[Design files in plain text]
★ ★ ★ ★ ★

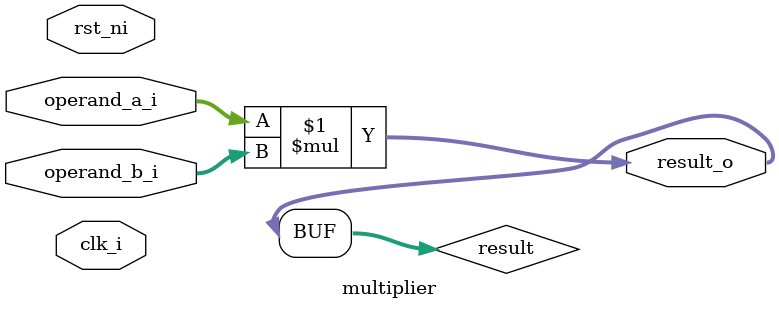
<source format=sv>
/*
Generic multiplier for COMP.CE.250
author: Antti Nurmi <antti.nurmi@tuni.fi>
*/

module multiplier #(
  parameter int unsigned OperandWidth = 32,
  parameter bit          OutputReg    = 0
)(
  input  logic                        clk_i,
  input  logic                        rst_ni,
  input  logic     [OperandWidth-1:0] operand_a_i,
  input  logic     [OperandWidth-1:0] operand_b_i,
  output logic [(2*OperandWidth)-1:0] result_o
);

logic [(2*OperandWidth)-1:0] result;

assign result = operand_a_i * operand_b_i;

if (OutputReg) begin : g_output_reg

  logic [(2*OperandWidth)-1:0] result_q;

  always_ff @( posedge clk_i or negedge rst_ni )
    begin
      if (~rst_ni)
        result_q <= '0;
      else
        result_q <= result;
    end

  assign result_o = result_q;

end else begin : g_no_output_reg
  assign result_o = result;
end

endmodule : multiplier

</source>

★ ★ ★ ★ ★

# About this exercise
Exactly the lines from the one that holds "assign result_o = result;" through the final line of the records above should be written out, and only those.

# Result below
  assign result_o = result;
end

endmodule : multiplier

</source>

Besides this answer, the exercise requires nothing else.